▸ DATA TO PROCESS:
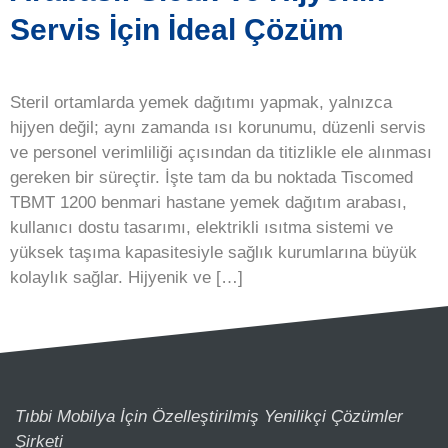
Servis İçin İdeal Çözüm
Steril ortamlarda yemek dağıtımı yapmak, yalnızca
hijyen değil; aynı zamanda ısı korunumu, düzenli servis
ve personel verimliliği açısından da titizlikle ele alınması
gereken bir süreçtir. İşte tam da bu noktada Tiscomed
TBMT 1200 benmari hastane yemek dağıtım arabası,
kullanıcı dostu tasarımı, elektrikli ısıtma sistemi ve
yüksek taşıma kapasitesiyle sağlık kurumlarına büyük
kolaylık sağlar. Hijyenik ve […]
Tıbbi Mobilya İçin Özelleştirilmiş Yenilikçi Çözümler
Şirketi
* * *
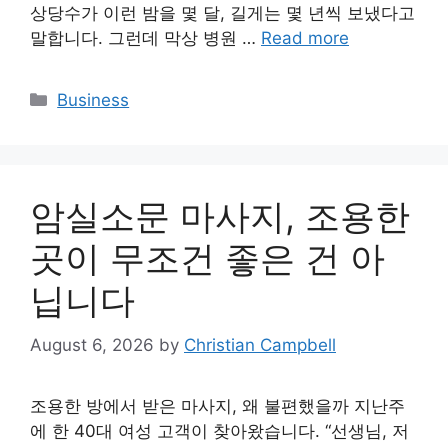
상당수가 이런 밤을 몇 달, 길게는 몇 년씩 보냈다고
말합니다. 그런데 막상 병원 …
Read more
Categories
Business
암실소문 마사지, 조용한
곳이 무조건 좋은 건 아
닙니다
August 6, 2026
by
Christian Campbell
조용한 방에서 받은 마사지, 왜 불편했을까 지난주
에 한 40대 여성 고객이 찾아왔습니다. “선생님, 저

▸ EXERCISE AIM:
Every line in the data above that contains the word "İçin" should be copied.

▸ ANSWER BOX:
Servis İçin İdeal Çözüm
Tıbbi Mobilya İçin Özelleştirilmiş Yenilikçi Çözümler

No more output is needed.